4.1. Im Grunde genommen wirft der Beschwerdeführer die Frage nach dem Zeitpunkt auf, in dem über ein Gesuch um unentgeltliche Rechtspflege entschieden werden muss. Nach der bundesgerichtlichen Rechtsprechung ist die Beurteilung eines Gesuchs um unentgeltliche Rechtspflege zusammen mit dem Endentscheid bzw. im Rahmen der Kostenregelung in denjenigen Fällen nicht zu beanstanden, in denen das Gesuch mit der Eingabe in der Hauptsache verbunden wird und keine weiteren Vorkehren der Partei bzw. des Rechtsvertreters erforderlich sind. Anders verhält es sich aber, wenn die Partei bzw. der Rechtsvertreter nach Einreichung des Gesuchs gehalten ist, weitere Verfahrensschritte zu unternehmen (zum Ganzen: Urteile 5A_849/2014 vom 30. März 2015 E. 4.6, 5A_302/2012 vom 4. Juni 2012 E. 4.3, 5A_880/2011 vom 20. Februar 2012 E. 4.2, 4A_20/2011 vom 11. April 2011 E. 7.2.2 und 1P.345/2004 vom 1. Oktober 2004 E. 4.3).

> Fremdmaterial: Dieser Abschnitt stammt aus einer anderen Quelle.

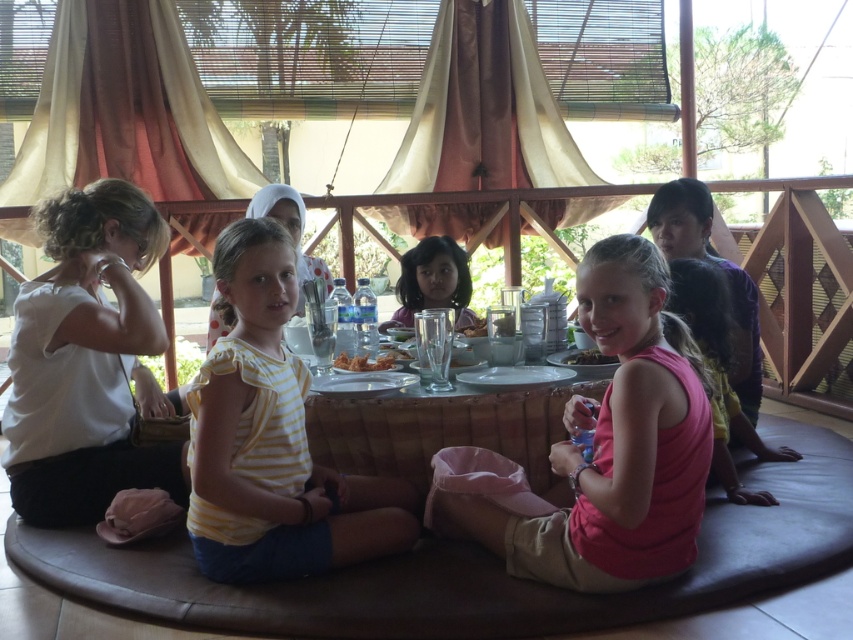
Question: Which point appears farthest from the camera in this image?

Choices:
 (A) (474, 326)
 (B) (236, 340)

Answer: (A)

Question: Can you confirm if pink fabric at center is thinner than golden crispy fried chicken at center?

Choices:
 (A) no
 (B) yes

Answer: (A)

Question: Can you confirm if pink fabric at center is positioned to the right of dark brown glossy plate at center?

Choices:
 (A) no
 (B) yes

Answer: (A)

Question: Considering the real-world distances, which object is closest to the white matte shirt at left?

Choices:
 (A) yellow striped shirt at center
 (B) pink fabric dress at center
 (C) dark brown glossy plate at center
 (D) golden crispy fried chicken at center

Answer: (A)

Question: Can you confirm if pink fabric at center is bigger than pink fabric dress at center?

Choices:
 (A) yes
 (B) no

Answer: (A)

Question: Considering the real-world distances, which object is closest to the yellow striped shirt at center?

Choices:
 (A) translucent glass cup at center
 (B) pink fabric dress at center

Answer: (A)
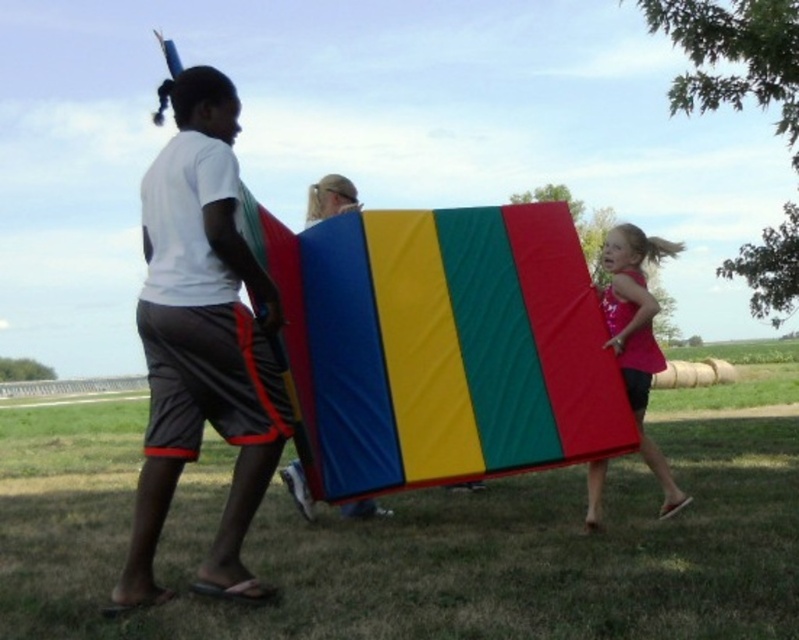
Question: Which point is closer to the camera taking this photo?

Choices:
 (A) (201, 198)
 (B) (291, 486)
 (C) (418, 234)
 (D) (630, 376)

Answer: (A)

Question: Which object is the farthest from the matte fabric board at center?

Choices:
 (A) textured fabric parachute at center
 (B) pink fabric dress at right
 (C) white matte t-shirt at left

Answer: (B)

Question: In this image, where is textured fabric parachute at center located relative to white matte t-shirt at left?

Choices:
 (A) left
 (B) right

Answer: (B)

Question: Is white matte t-shirt at left to the left of pink fabric dress at right from the viewer's perspective?

Choices:
 (A) yes
 (B) no

Answer: (A)

Question: Which of the following is the farthest from the observer?

Choices:
 (A) matte fabric board at center
 (B) pink fabric dress at right
 (C) textured fabric parachute at center
 (D) white matte t-shirt at left

Answer: (A)

Question: Does white matte t-shirt at left have a greater width compared to matte fabric board at center?

Choices:
 (A) yes
 (B) no

Answer: (A)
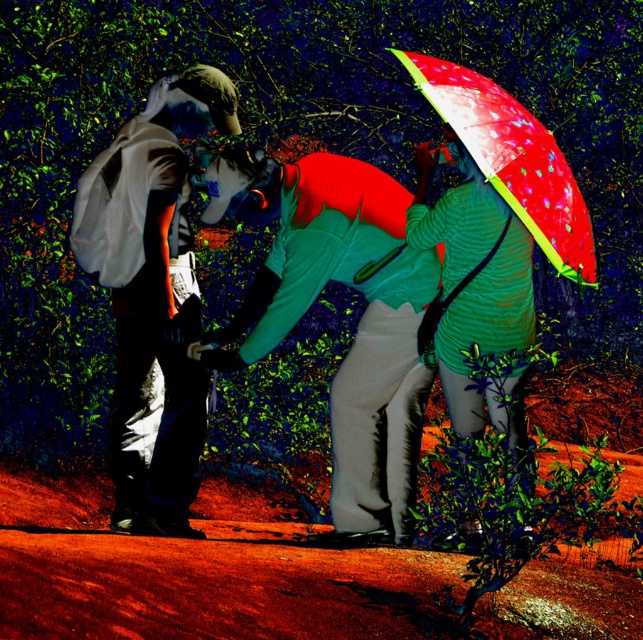
Is matte green umbrella at upper right to the right of green striped sweater at center from the viewer's perspective?

No, matte green umbrella at upper right is not to the right of green striped sweater at center.

Is matte green umbrella at upper right taller than green striped sweater at center?

Yes.

Does point (140, 129) come closer to viewer compared to point (467, 177)?

That is False.

The image size is (643, 640). In order to click on matte green umbrella at upper right in this screenshot , I will do tap(359, 323).

Image resolution: width=643 pixels, height=640 pixels. What do you see at coordinates (152, 296) in the screenshot?
I see `matte white jacket at left` at bounding box center [152, 296].

Does matte white jacket at left lie in front of green striped sweater at center?

No, matte white jacket at left is further to the viewer.

Which is in front, point (120, 392) or point (439, 355)?

Point (439, 355) is more forward.

The image size is (643, 640). I want to click on matte white jacket at left, so click(152, 296).

Does matte green umbrella at upper right appear over matte white jacket at left?

No, matte green umbrella at upper right is not above matte white jacket at left.

Between matte green umbrella at upper right and matte white jacket at left, which one has more height?

With more height is matte white jacket at left.

What do you see at coordinates (359, 323) in the screenshot?
I see `matte green umbrella at upper right` at bounding box center [359, 323].

You are a GUI agent. You are given a task and a screenshot of the screen. Output one action in this format:
    pyautogui.click(x=<x>, y=<y>)
    Task: Click on the matte green umbrella at upper right
    Image resolution: width=643 pixels, height=640 pixels.
    Given the screenshot: What is the action you would take?
    pyautogui.click(x=359, y=323)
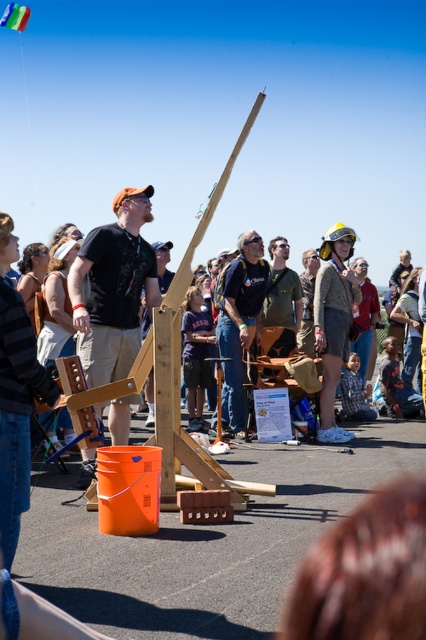
Between matte black shirt at center and multicolored fabric kite at center, which one is positioned lower?

Positioned lower is matte black shirt at center.

In the scene shown: Between matte black shirt at center and multicolored fabric kite at center, which one appears on the left side from the viewer's perspective?

multicolored fabric kite at center is more to the left.

Does point (111, 224) lie in front of point (3, 19)?

Yes, point (111, 224) is in front of point (3, 19).

This screenshot has width=426, height=640. I want to click on matte black shirt at center, so click(x=114, y=289).

Can you confirm if matte blue shirt at center is smaller than multicolored fabric kite at center?

No, matte blue shirt at center is not smaller than multicolored fabric kite at center.

Can you confirm if matte blue shirt at center is bigger than multicolored fabric kite at center?

Yes.

In the scene shown: Who is more distant from viewer, (226,328) or (26,12)?

Point (26,12)

Where is `matte blue shirt at center`? Image resolution: width=426 pixels, height=640 pixels. matte blue shirt at center is located at coordinates (239, 320).

From the picture: Between matte black shirt at center and matte green shirt at center, which one is positioned lower?

matte black shirt at center is lower down.

Between matte black shirt at center and matte green shirt at center, which one is positioned higher?

matte green shirt at center

What do you see at coordinates (114, 289) in the screenshot?
I see `matte black shirt at center` at bounding box center [114, 289].

What are the coordinates of `matte black shirt at center` in the screenshot? It's located at (114, 289).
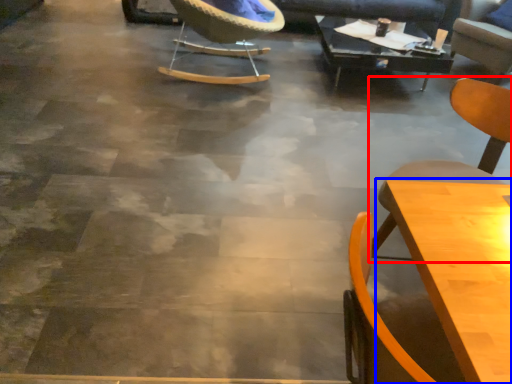
Question: Which of the following is the closest to the observer, chair (highlighted by a red box) or table (highlighted by a blue box)?

Choices:
 (A) chair
 (B) table

Answer: (B)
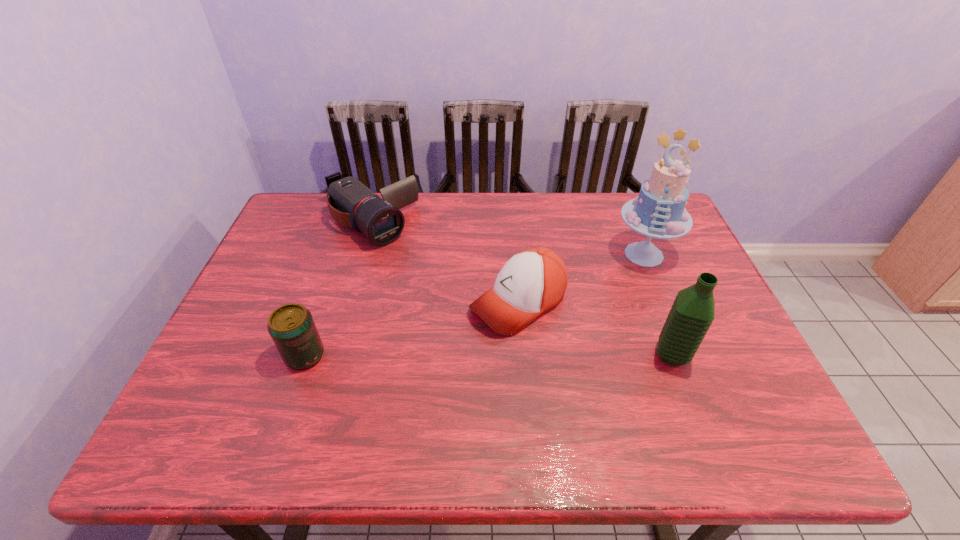
The width and height of the screenshot is (960, 540). Identify the location of vacant space on the desktop that is between the beer can and the water bottle and is positioned on the front-facing side of the baseball cap. (436, 356).

Where is `free space on the desktop that is between the beer can and the water bottle and is positioned on the lens of the camcorder`? The width and height of the screenshot is (960, 540). free space on the desktop that is between the beer can and the water bottle and is positioned on the lens of the camcorder is located at coordinates (519, 355).

Locate an element on the screen. free spot on the desktop that is between the beer can and the water bottle and is positioned with a ladder on the side of the tallest object is located at coordinates (508, 355).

4.2. Der Beschwerdeführer stellte sein Gesuch um unentgeltliche Rechtspflege und Verbeiständung im vorinstanzlichen Verfahren zusammen mit seiner Berufung vom 29. Januar 2016. Über das Verfassen der Berufungsschrift hinaus waren - jedenfalls bisher - keine weiteren prozessualen Schritte zu unternehmen, namentlich keine solchen, die mit erheblichem Aufwand verbunden gewesen wären oder aber eine anwaltliche Verbeiständung erfordert hätten.

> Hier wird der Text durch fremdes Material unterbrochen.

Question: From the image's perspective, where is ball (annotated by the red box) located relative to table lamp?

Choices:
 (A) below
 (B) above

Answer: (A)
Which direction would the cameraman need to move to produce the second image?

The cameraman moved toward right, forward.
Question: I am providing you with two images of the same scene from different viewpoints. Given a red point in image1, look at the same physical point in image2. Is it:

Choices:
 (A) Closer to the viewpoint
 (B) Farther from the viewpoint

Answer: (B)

Die Berufungsinstanz ist nicht in jedem Falle gehalten, eine schriftliche Stellungnahme der Gegenpartei einzuholen (Art. 312 Abs. 1 ZPO) oder eine Verhandlung durchzuführen (Art. 316 Abs. 1 ZPO). Daher steht zum jetzigen Zeitpunkt nicht fest, ob der Beschwerdeführer für das oberinstanzliche Verfahren überhaupt noch Verfahrensschritte wird unternehmen müssen, für welche er allenfalls Anspruch auf anwaltliche Verbeiständung hat.
Folglich war die Vorinstanz bisher nicht verpflichtet, über das Gesuch um unentgeltliche Rechtspflege und Verbeiständung zu befinden; ihr ist keine Rechtsverzögerung vorzuwerfen.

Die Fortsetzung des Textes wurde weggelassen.